La lettre de Newton est une des œuvres de ce qui est appelé "La tétralogie scientifique". Banville écrivant un ouvrage sur Copernic, Kepler, Newton et Méfisto.


Le narrateur, universitaire de son état, s'est installé dans une maison de contre-maître à Ferns en Irlande. Il se cherche et regarde son environnement peuplé de quatre personnages, les hôtes qui lui louent la bâtisse : Ottilie, Edward, Charlotte et un petit garçon, Michael. Ce qui les caractérise c'est une économie de moyens et de mots.
Le narrateur a provoqué cet "exil" pour se concentrer sur lui-même.
Il raconte à une mystérieuse Cliona pourquoi il a arrêté l'écriture d'un livre sur Newton mettant fin à sept années de labeur. C'est l'occasion pour lui d'analyser son ressenti sur les choses, ses doutes, mais  un tel processus l'a aveuglé face aux événements du monde extérieur, l'a rendu distant des vies de ses hôtes. La réalité des relations des personnages, de la conjoncture de cette famille ne lui apparaît que tardivement. Il décide alors de s'effacer.
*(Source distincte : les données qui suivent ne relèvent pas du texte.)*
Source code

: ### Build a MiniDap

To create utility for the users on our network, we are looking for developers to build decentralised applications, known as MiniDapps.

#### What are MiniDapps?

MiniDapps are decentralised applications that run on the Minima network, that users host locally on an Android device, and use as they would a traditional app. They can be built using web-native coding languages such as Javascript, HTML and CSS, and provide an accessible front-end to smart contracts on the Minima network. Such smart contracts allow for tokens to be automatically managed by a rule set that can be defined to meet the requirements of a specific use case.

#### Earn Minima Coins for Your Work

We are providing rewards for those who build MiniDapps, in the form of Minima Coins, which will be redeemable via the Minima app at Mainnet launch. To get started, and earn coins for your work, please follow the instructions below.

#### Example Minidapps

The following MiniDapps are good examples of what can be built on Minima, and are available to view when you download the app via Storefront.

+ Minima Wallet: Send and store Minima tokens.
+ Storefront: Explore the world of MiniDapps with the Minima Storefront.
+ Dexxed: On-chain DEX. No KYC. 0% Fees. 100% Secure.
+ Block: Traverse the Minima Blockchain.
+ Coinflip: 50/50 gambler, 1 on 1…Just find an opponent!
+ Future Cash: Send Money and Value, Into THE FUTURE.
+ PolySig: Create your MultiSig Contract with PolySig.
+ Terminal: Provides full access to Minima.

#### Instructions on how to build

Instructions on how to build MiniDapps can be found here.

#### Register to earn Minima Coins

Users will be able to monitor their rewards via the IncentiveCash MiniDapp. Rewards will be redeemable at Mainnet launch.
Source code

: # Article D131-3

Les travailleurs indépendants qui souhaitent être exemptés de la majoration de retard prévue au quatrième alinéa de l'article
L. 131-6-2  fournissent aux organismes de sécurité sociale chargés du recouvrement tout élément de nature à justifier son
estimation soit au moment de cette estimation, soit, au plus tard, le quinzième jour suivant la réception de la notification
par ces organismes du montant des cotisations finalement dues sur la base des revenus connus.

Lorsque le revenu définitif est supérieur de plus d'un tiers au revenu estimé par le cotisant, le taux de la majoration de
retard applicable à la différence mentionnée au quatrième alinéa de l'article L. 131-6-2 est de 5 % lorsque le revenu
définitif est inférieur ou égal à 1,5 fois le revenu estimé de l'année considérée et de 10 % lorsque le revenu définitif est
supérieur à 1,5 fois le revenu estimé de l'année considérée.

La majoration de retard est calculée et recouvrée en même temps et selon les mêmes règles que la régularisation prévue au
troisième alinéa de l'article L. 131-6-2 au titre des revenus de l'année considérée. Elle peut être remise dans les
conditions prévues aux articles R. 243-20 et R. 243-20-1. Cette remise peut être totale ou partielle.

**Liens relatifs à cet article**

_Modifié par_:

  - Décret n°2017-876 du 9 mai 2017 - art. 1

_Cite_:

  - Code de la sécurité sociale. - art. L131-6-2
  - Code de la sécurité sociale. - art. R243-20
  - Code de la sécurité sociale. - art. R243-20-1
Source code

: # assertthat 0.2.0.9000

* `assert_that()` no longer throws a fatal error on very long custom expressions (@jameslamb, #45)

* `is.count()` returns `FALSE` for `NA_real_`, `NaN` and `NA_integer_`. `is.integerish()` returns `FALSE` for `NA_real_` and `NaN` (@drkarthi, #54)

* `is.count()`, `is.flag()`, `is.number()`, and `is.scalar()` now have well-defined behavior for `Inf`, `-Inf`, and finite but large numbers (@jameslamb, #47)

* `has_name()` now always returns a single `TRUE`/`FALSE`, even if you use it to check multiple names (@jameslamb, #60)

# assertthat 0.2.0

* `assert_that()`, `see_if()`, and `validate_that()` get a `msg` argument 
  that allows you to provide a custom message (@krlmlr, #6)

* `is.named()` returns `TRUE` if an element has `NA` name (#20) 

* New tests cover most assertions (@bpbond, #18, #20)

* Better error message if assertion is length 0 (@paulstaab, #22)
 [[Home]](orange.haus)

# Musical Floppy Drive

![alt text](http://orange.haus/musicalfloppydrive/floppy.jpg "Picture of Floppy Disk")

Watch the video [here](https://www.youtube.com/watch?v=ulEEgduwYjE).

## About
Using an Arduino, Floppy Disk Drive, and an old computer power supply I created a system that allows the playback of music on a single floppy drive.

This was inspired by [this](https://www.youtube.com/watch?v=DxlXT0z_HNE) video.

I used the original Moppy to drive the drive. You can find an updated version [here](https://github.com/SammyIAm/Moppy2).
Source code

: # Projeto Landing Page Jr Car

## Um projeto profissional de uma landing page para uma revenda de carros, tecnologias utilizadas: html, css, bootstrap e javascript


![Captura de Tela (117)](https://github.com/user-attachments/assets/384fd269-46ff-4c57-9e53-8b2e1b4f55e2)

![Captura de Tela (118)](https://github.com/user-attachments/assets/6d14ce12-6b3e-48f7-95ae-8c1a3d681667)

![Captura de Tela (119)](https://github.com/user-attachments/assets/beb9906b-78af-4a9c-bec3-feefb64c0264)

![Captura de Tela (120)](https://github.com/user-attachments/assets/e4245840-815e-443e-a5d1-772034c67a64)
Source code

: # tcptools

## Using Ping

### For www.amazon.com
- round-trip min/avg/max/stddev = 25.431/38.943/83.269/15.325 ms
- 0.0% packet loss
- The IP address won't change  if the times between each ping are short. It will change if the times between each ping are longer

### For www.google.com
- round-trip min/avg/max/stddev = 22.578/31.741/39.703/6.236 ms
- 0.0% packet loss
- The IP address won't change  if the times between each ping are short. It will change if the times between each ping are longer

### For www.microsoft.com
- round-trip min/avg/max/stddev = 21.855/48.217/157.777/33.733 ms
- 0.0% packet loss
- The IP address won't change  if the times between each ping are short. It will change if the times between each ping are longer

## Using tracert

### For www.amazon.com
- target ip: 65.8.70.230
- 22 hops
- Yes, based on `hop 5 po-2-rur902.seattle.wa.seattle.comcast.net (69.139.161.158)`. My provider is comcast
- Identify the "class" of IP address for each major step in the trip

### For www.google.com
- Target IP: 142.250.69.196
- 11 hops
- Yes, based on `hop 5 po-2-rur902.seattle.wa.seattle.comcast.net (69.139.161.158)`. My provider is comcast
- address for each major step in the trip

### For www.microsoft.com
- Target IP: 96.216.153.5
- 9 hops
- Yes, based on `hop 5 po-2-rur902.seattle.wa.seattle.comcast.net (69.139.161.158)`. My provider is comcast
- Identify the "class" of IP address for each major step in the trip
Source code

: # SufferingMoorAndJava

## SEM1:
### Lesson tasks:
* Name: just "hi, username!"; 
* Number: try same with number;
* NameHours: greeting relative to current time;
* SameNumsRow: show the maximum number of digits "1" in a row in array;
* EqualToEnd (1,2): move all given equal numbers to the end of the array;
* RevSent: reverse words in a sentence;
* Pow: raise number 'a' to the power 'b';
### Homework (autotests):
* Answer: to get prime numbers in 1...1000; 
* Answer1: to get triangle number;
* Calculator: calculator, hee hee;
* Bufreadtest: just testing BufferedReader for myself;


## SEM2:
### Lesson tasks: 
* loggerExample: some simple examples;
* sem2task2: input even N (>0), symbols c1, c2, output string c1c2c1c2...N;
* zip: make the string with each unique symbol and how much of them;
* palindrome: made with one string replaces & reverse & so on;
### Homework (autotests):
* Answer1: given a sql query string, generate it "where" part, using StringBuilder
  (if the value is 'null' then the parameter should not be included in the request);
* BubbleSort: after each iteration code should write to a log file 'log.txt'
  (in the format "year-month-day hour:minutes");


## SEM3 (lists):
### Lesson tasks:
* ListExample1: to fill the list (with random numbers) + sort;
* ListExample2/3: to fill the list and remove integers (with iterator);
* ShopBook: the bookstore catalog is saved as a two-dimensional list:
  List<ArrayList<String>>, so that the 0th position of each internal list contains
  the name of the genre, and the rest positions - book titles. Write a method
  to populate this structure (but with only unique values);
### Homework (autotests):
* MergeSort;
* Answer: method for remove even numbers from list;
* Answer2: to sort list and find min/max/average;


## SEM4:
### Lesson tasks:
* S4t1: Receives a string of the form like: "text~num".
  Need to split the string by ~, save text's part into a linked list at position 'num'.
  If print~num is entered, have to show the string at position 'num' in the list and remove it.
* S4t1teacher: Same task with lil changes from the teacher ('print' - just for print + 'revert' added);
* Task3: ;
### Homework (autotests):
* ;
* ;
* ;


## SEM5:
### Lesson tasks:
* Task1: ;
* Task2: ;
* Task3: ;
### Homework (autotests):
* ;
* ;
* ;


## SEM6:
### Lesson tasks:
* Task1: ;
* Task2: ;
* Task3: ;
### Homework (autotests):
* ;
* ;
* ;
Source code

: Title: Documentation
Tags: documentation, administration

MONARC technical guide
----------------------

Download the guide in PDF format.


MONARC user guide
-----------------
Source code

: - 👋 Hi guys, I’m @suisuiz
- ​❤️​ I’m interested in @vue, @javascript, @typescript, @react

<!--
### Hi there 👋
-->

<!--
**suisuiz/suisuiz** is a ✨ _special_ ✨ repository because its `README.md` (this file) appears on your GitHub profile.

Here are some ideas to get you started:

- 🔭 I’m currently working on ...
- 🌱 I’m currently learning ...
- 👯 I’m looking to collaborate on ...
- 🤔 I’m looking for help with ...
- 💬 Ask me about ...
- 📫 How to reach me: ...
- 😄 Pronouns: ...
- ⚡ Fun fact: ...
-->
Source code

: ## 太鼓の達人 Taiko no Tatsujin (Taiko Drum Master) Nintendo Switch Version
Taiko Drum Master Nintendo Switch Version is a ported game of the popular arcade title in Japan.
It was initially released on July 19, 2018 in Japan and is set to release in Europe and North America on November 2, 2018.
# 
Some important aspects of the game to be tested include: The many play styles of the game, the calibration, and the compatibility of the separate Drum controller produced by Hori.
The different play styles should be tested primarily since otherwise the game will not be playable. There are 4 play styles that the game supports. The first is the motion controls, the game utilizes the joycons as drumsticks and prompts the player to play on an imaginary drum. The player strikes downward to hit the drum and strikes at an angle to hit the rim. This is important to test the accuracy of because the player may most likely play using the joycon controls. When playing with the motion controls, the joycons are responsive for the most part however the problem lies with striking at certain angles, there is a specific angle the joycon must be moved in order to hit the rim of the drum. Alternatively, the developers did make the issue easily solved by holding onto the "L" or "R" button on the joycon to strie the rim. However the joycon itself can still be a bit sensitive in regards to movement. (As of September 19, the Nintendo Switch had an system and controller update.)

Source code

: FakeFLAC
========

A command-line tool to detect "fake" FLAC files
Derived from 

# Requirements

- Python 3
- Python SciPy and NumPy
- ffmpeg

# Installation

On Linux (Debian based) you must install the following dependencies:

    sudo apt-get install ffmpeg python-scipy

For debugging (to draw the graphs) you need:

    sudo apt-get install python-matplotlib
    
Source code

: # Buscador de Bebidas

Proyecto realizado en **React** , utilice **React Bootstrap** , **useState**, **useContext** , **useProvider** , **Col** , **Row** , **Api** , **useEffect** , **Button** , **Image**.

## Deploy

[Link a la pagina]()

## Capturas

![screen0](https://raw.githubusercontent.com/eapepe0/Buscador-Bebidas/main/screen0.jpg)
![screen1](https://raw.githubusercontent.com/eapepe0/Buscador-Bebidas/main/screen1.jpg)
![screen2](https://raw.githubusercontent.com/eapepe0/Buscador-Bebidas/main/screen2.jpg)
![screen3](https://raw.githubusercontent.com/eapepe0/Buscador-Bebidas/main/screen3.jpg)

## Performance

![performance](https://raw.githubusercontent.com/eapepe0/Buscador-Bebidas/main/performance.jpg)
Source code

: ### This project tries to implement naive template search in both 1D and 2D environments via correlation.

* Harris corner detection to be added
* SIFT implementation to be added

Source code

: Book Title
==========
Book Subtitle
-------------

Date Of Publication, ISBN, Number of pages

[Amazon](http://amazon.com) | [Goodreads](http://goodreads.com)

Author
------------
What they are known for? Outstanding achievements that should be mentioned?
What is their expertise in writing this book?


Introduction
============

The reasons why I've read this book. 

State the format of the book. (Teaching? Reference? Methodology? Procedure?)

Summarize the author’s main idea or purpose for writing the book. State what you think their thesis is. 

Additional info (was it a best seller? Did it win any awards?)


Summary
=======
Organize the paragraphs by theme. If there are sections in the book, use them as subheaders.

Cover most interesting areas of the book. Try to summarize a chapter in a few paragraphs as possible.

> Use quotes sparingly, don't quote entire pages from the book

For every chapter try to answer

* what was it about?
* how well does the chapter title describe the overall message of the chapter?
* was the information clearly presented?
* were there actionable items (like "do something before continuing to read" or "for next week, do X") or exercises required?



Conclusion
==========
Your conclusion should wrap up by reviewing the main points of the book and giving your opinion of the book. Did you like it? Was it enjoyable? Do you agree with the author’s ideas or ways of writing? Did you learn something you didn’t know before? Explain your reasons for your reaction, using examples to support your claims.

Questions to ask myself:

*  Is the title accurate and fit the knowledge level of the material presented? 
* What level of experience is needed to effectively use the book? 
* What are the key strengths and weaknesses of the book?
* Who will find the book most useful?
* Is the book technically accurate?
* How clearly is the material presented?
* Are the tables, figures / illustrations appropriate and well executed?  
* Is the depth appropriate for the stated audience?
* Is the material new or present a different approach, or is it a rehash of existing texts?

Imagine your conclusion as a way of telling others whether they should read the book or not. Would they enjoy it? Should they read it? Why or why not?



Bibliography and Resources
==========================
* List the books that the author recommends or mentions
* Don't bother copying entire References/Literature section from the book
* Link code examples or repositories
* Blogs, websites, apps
L'écriture est remarquable, poétique. Elle joue avec les sens de la vue et de l'odorat, nous transporte dans un tableau intemporel où, en fond, se déploie une musique douce irisée d'amour. Les mots sont doux et précis pour que les pièces de ce puzzle s'épousent.
Livre à déguster sans modération!!

"Elle se tourna sur le côté et s'endormit subitement, me laissant seul pour bercer ma surprise et mon coeur glacé."

"L'espace d'un bref instant, j'eus l'impression d'être un enfant pressant la figure contre le carreau froid et inflexible du savoir adulte."